Interesting fact: Experts recommend that people with a fear of heights plan ahead before crossing the bridge. They may have to close their eyes or have a friend or guide walk along with them.

Most traffic on a bridge

George Washington Bridge, New York

The George Washington Bridge carries more traffic than any other.

On average, almost 290,000 cars, buses, and trucks traveled across the George Washington Bridge each day in 2016, the most recent data available.

The bridge, which opened to traffic in 1931, connects Manhattan with New Jersey over the Hudson River. The bridge was built — and expanded in 1962 —  to handle record-breaking traffic. It has a total of 14 lanes of traffic (eight on the upper level, completed in 1931, and six on the lower level, added in 1961).

Interesting fact: There are two sidewalks on either side of the upper span of the bridge. Pedestrians and bicyclists usually cross the George Washington Bridge using the southern sidewalk because the northern one is normally closed.

Longest covered bridge

Hartland Bridge, New Brunswick, Canada

The Hartland Bridge is the longest covered bridge in the world.

While the northeastern and midwestern parts of the United States are known for their covered bridges, the longest one is located in Canada. The 1,282-foot bridge, which crosses the St. Johns River, was opened in 1901.

It was originally financed by a group of local citizens, who sold it to the government five years later.

Interesting fact: The quaint Hartland Bridge has a bit of a “racy” past. While it made sense to cover the bridge because of the area’s winter weather, people were worried that it might encourage risqué behavior among townspeople. The worries may have been well founded. There are long-ago stories of people on horseback stopping halfway across to steal a kiss.

Most unusual bridge supports

Golden Bridge, Vietnam

Stone hands appear to support the Golden Bridge in Vietnam.

A bridge that opened this year just outside Da Nang in Vietnam has the most unique supports of any on the globe. It’s held up by two giant hands that look like they’re made of stone.

Known as the Golden Bridge, this pedestrian viaduct stands almost 4,600 feet above sea level in the Ba Na hills.

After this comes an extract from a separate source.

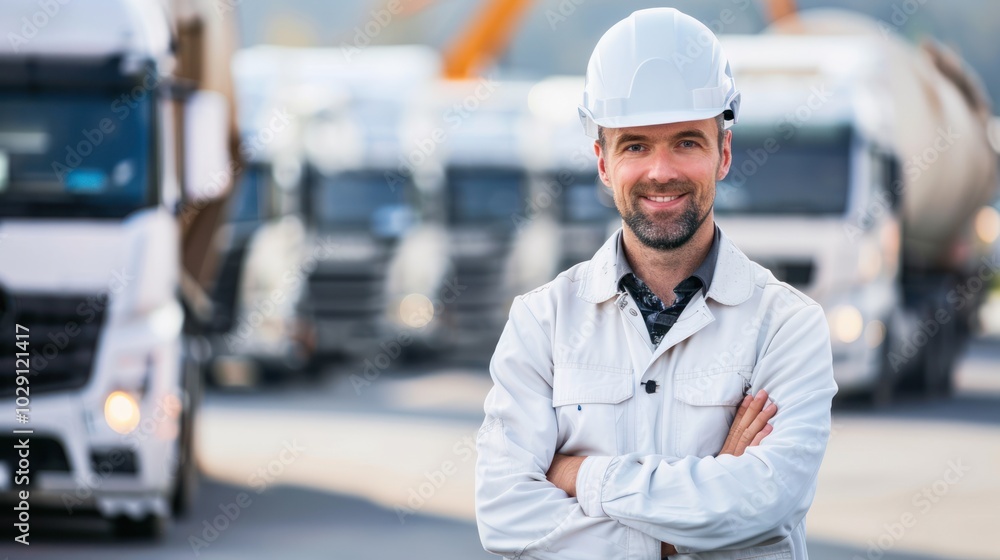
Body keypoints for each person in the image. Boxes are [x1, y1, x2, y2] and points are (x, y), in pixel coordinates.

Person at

The 150-foot curving walkway is golden in color and provides unique views of the countryside around it.

The sculpted hands that hold up the walkway make it one of a kind.

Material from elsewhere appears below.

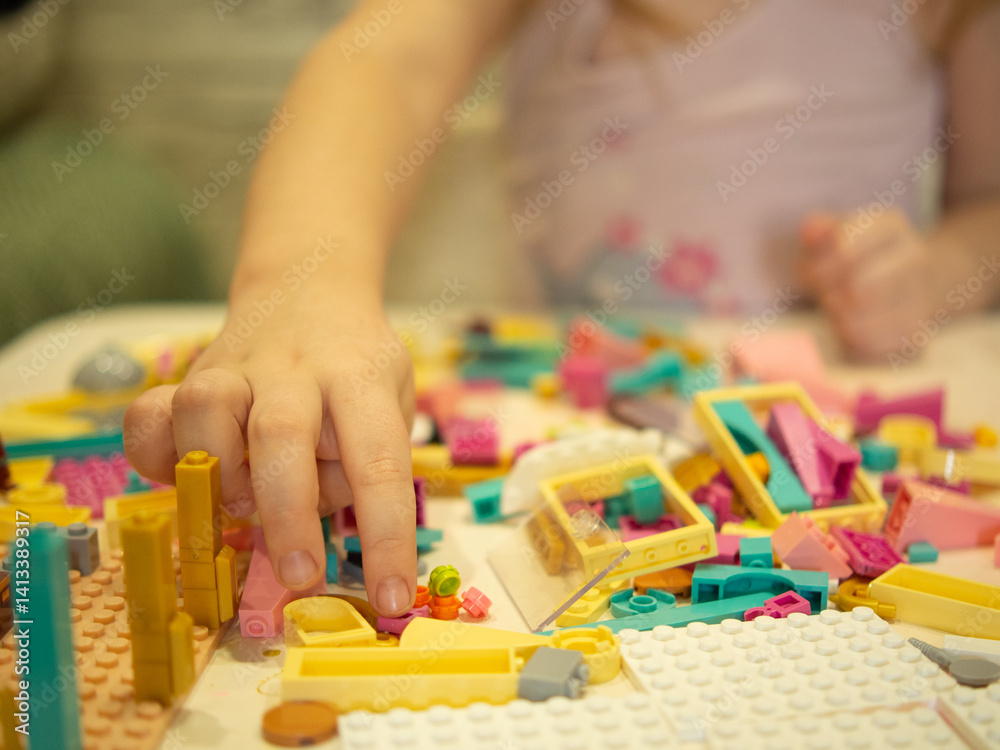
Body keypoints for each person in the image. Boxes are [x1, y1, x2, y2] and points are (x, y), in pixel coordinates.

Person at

Interesting fact: The hands look like they’re carved out of stone, but they’re actually made from steel mesh covered with fiberglass.

Most photographed bridge

Golden Gate Bridge, California

The Golden Gate is the most photographed bridge anywhere.

While not statically proven, the Golden Gate Bridge is believed to be the most photographed viaduct in the world. In one study that tracked text tags on Flickr, the Golden Gate came out ahead of the Tower Bridge in London, the Ponte Vecchio in Florence, and the Brooklyn Bridge in New York City.

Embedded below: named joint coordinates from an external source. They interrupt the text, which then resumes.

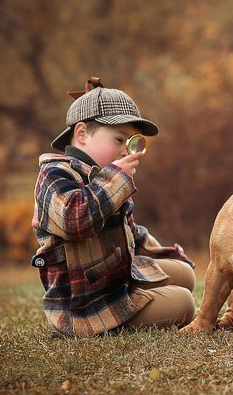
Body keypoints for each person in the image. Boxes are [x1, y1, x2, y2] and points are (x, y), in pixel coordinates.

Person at [31, 77, 196, 337]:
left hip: (114, 278)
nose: (126, 151)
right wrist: (115, 180)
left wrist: (164, 253)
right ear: (82, 134)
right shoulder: (54, 175)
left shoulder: (106, 177)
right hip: (85, 303)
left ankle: (140, 295)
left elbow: (129, 230)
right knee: (184, 304)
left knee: (185, 274)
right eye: (119, 140)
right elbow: (74, 220)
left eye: (132, 143)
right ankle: (109, 323)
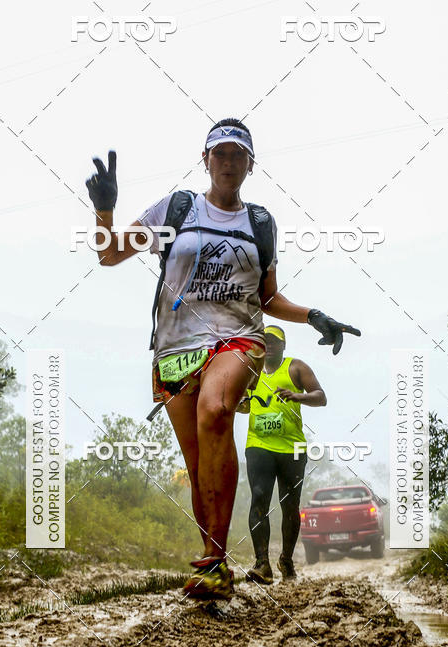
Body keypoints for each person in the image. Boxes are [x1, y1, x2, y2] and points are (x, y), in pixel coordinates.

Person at [85, 118, 360, 602]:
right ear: (205, 160)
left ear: (251, 165)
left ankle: (214, 560)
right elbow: (109, 255)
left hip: (239, 340)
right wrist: (105, 209)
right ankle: (214, 565)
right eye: (221, 154)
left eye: (238, 155)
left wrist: (314, 315)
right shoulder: (177, 208)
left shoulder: (260, 223)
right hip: (173, 351)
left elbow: (268, 299)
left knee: (216, 410)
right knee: (198, 465)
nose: (229, 162)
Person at [239, 325, 326, 584]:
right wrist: (240, 404)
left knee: (290, 506)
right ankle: (262, 564)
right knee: (259, 498)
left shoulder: (296, 367)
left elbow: (321, 397)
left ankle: (286, 559)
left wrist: (297, 396)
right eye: (266, 342)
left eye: (275, 342)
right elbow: (241, 404)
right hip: (258, 445)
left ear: (284, 345)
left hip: (292, 448)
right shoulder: (250, 371)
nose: (270, 346)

Its unique orange color, which stands out against the coloring of its natural surroundings and fog, make it irresistible to photographers.

Interesting fact: The Golden Gate Bridge is visible from so many parts of San Francisco, it is often an unintentional background in many photographs.

Most bricks used on a bridge

Goltzsch Valley Bridge, Germany

The Göltzsch Viaduct is built of more than 20 million bricks.

At a time when most bridges are constructed of steel and concrete, the Göltzsch Valley Bridge stands out. The third-of-a-mile-long structure was built using approximately 20 million bricks.

It is the largest brick viaduct anywhere, and when it was completed, it was the tallest railway bridge in the world. It spans the Göltzsch River valley connecting Mylau and Netzschkau, supporting two railway tracks. This striking structure is almost 1,900 feet long and more than 250 feet high. Construction began in 1846 and was completed five years later.

Interesting fact: Brick might seem like an odd and expensive choice for building a bridge. However, it makes total sense in this part of Saxony, where there were several large clay deposits, making bricks a cheap and plentiful resource.